February 1983 was a particularly cold winter
month in New Haven. I remember this vividly because my wife was pregnant with
our youngest son, Christopher and she suffered terribly with the cold. We lived
in a run-down neighborhood full of violence and chaos. Truthfully, we never
felt safe there. Our eldest son Tim was almost 2 and a day did not pass that i
didn't fear for his safety. It was not uncommon to hear screams, gunshots and
the harried cries of neighborhood children. Why not move, you might ask. We
couldn't afford anything better. Paramedic salaries at the time were abysmal
and Kathleen worked as well, as an evening dispatcher in the 911 system. Even
though we are not together any longer, I am still supremely proud of her for
her calmness under fire and doing so while pregnant.

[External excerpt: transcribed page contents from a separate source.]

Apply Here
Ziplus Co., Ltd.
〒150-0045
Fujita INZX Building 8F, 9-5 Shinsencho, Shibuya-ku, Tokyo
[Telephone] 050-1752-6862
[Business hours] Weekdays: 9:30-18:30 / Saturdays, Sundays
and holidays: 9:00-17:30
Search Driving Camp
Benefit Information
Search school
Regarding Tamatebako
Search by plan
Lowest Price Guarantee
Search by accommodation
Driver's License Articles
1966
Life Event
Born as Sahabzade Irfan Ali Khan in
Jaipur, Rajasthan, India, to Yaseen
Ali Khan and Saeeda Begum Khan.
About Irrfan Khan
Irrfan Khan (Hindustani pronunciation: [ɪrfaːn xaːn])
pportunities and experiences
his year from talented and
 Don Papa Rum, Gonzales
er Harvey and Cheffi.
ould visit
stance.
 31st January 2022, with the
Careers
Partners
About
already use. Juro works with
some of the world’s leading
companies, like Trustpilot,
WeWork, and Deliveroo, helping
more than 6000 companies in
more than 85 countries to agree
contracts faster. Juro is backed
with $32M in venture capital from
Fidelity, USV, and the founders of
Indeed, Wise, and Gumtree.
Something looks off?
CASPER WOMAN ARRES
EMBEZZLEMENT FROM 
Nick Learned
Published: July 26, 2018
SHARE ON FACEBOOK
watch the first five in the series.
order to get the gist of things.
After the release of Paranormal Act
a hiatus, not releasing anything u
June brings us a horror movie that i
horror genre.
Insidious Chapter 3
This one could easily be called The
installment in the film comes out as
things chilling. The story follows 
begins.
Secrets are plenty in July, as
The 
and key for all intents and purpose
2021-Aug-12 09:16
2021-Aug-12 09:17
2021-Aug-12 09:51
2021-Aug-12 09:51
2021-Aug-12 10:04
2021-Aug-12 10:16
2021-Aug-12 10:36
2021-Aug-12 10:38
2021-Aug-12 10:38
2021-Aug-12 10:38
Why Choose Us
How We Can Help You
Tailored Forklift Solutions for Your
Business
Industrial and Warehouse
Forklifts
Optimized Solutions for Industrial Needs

She wasn't working the night we got the
call (around 2 am I think) for the injured child. As we got closer to the scene
my mind raced, as did my partners, of what would await us. We thought of our
own children and the children we had come to love.
New Haven, while home to Yale University,
was a poor city. The impoverished were well hidden away from trustees who had
deep pockets and sang the Yale fight song at the Yale Bowl, Saturday afternoons
during football season. The dichotomy struck me cold. 20 year old players
wearing helmets, pads and the like were well protected from the violence they
hope to make an NFL living at some day. Children, with underdeveloped
orthopedic structures, malnourished bodies and bloated bellies from poor diet
didn't stand a chance from abusive, alcohol or drug fueled rage.
There was snow on the ground on Ashman
Street where low income housing once stood. As we arrived, there were tears,
screams, signs of self flagellation; prayers offered to God, as a small girl
lay half impaled on a security fence and the bottom half of her torso lay a few
feet away, transected and lifeless. Steel from the fence protruded
through her long locks of beautiful black hair.
This beautiful child was not injured. This
stunning beauty who now lies in peace, was lifeless, and to add the exclamation
point to the sadness, she was in two distinct parts. Naked from the waist down,
her life blood still yet not frozen, but steaming on the sidewalk, surrounded
by crime scene tape and a mother who just stared at her lifeless daughter in
shock and disbelief.
Dad, and I use that term with disdain, was
manacled in the back seat of a New Haven Police Car. He was sitting there
smiling and for one brief solitary second I wanted a piece of his flesh. I am
ashamed to admit it, and I hope God will forgive me.
Epilog: She didn't put away her toys.